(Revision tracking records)
'''
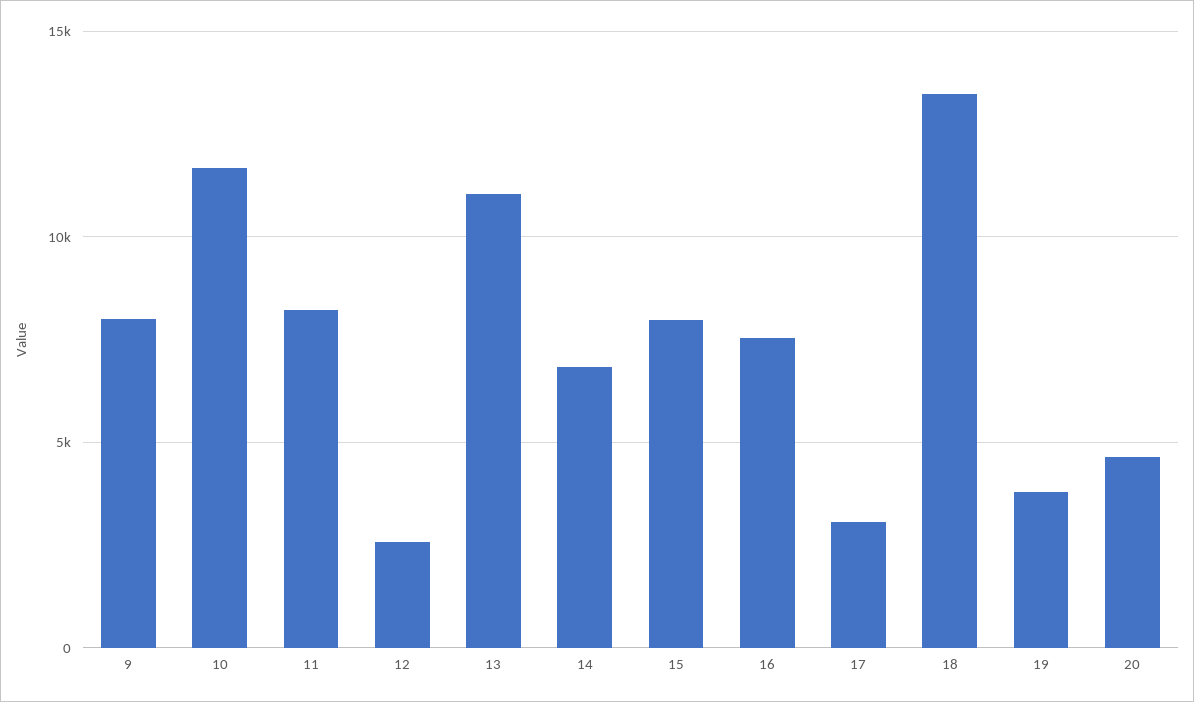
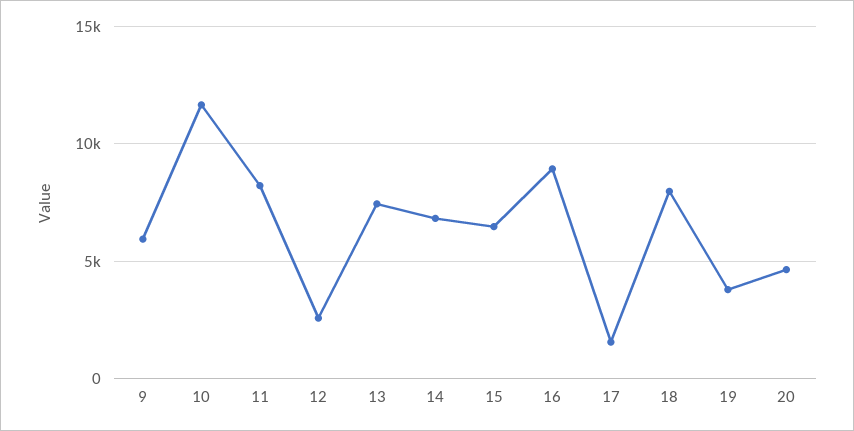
9: 8000 -> 6000
13: 11000 -> 7500
15: 8000 -> 6500
16: 7500 -> 9000
17: 3000 -> 1500
18: 13500 -> 8000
'''
**Exercise details**
A verbatim copy of the records is needed, with all images omitted.

**Completed exercise**
9: 8000 -> 6000
13: 11000 -> 7500
15: 8000 -> 6500
16: 7500 -> 9000
17: 3000 -> 1500
18: 13500 -> 8000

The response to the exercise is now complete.